Not only could the P-38 deliver on its promise as an aggressive fighter, but serendipitously its large airframe gave the Lightning adaptability and flexible mission possibilities unattainable in smaller pursuits like the contemporary Bell P-39 Airacobra.

If the innovative Lightning design was promising enough to earn lucrative prewar orders for Lockheed, the eager P-38 team soon learned sobering lessons from testing as well as combat when war began.
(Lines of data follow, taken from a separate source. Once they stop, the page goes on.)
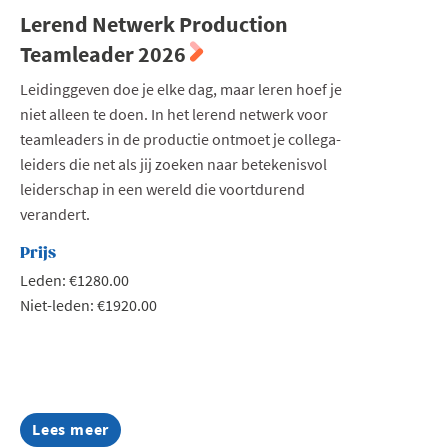
Lerend Netwerk Production
Teamleader 2026
Leidinggeven doe je elke dag, maar leren hoef je
niet alleen te doen. In het lerend netwerk voor
teamleaders in de productie ontmoet je collega-
leiders die net als jij zoeken naar betekenisvol
leiderschap in een wereld die voortdurend
verandert.
Prijs
Leden: €1280.00
Niet-leden: €1920.00
Lees meer
about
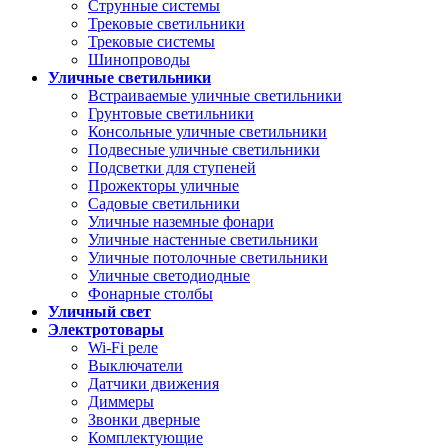
Струнные системы
Трековые светильники
Трековые системы
Шинопроводы
Уличные светильники
Встраиваемые уличные светильники
Грунтовые светильники
Консольные уличные светильники
Подвесные уличные светильники
Подсветки для ступеней
Прожекторы уличные
Садовые светильники
Уличные наземные фонари
Уличные настенные светильники
Уличные потолочные светильники
Уличные светодиодные
Фонарные столбы
Уличный свет
Электротовары
Wi-Fi реле
Выключатели
Датчики движения
Диммеры
Звонки дверные
Комплектующие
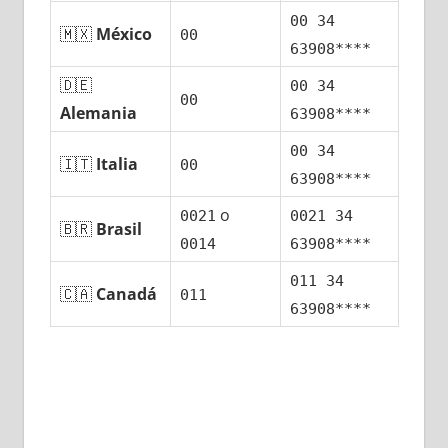
00 34
🇲🇽
México
00
63908****
🇩🇪
00 34
00
Alemania
63908****
00 34
🇮🇹
Italia
00
63908****
ο
0021
0021 34
🇧🇷
Brasil
0014
63908****
011 34
🇨🇦
Canadá
011
63908****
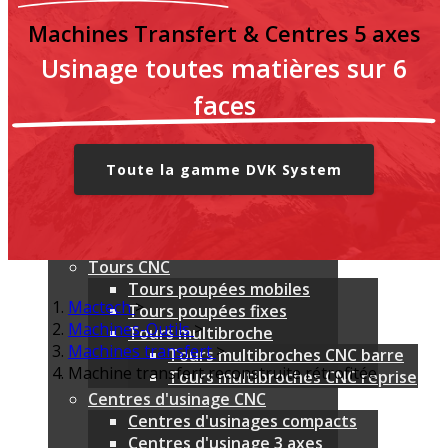
Nouveautés
Machines Transfert & Centres 5 axes
MARQUES
Usinage toutes matières sur 6
Emco
Mylas
faces
SALA & Linea Spindle
LK Machinery
Utimac
Toute la gamme DVK System
Shimada Kitako
QuickTech
DVK System
IsTech
Tours CNC
Tours poupées mobiles
Mactech
>
Tours poupées fixes
Machines-Outils
>
Tours multibroche
Machines transfert
>
Tours multibroches CNC barre
Machine transfert reconstruite rétrofitée
Tours multibroches CNC reprise
Centres d'usinage CNC
Centres d'usinages compacts
Centres d'usinage 3 axes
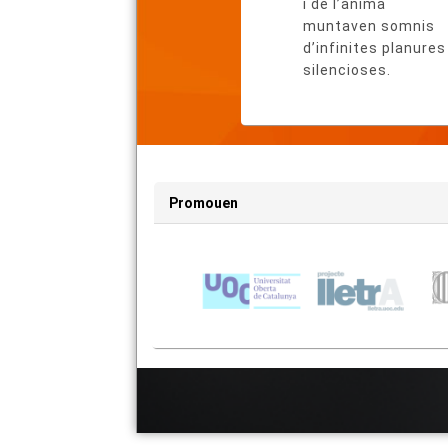
i de l’ànima
muntaven somnis
d’infinites planures
silencioses.
Promouen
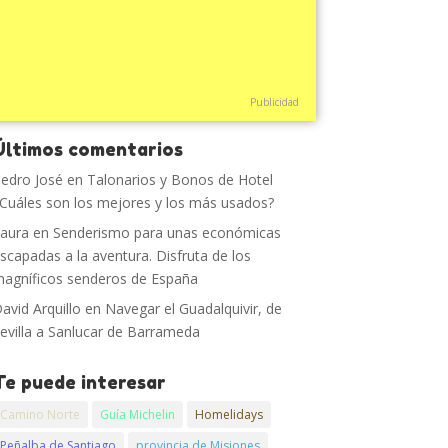
Publicidad
Últimos comentarios
edro José
en
Talonarios y Bonos de Hotel
Cuáles son los mejores y los más usados?
aura
en
Senderismo para unas económicas
scapadas a la aventura. Disfruta de los
agníficos senderos de España
avid Arquillo
en
Navegar el Guadalquivir, de
evilla a Sanlucar de Barrameda
Te puede interesar
Camino Norte
Guía Michelin
Homelidays
Peñalba de Santiago
provincia de Misiones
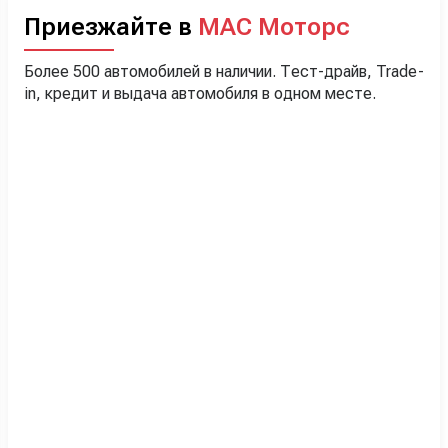
Приезжайте в
МАС Моторс
Более 500 автомобилей в наличии. Тест-драйв, Trade-
in, кредит и выдача автомобиля в одном месте.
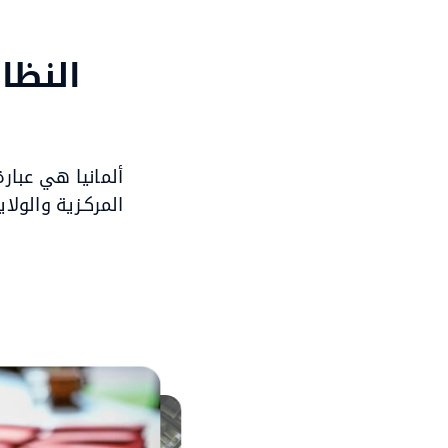
النظام
ألمانيا هي عبارة 
المركـزية والولاي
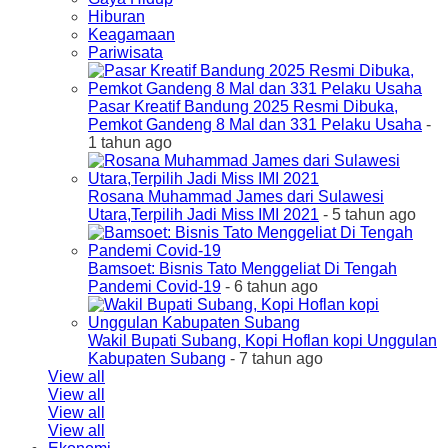
Hiburan
Keagamaan
Pariwisata
Pasar Kreatif Bandung 2025 Resmi Dibuka,
Pemkot Gandeng 8 Mal dan 331 Pelaku Usaha
-
1 tahun ago
Rosana Muhammad James dari Sulawesi
Utara,Terpilih Jadi Miss IMI 2021
- 5 tahun ago
Bamsoet: Bisnis Tato Menggeliat Di Tengah
Pandemi Covid-19
- 6 tahun ago
Wakil Bupati Subang, Kopi Hoflan kopi Unggulan
Kabupaten Subang
- 7 tahun ago
View all
View all
View all
View all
A variety of factors made the time ripe for experimenting with one-off Lightning variants to address technical and tactical problems. The United States entered a global war of unknown length in 1941. Americans euphemistically spoke of wartime necessities “for the duration,” the impossible-to-calculate length of the war ahead. In that atmosphere, the creative designers of the P-38 were both encouraged and compelled to experiment with their product to optimize its contributions to the ultimate Allied victory. Lt. Gen. Jimmy Doolittle endeavored to winnow out P-38s and even B-24s from his mighty Eighth Air Force in favor of P-51s and B-17s. Yet there is a curious kindred adaptability shared by both of the capacious airframe types that Doolittle shunned, while P-51s and B-17s strayed less from their one primary mission. Both Lightnings and Liberators ended the war with a reputation for adaptability.

Embracing an aircraft that was both fast and big, Lockheed set about taming the P-38’s foibles and expanding its résumé.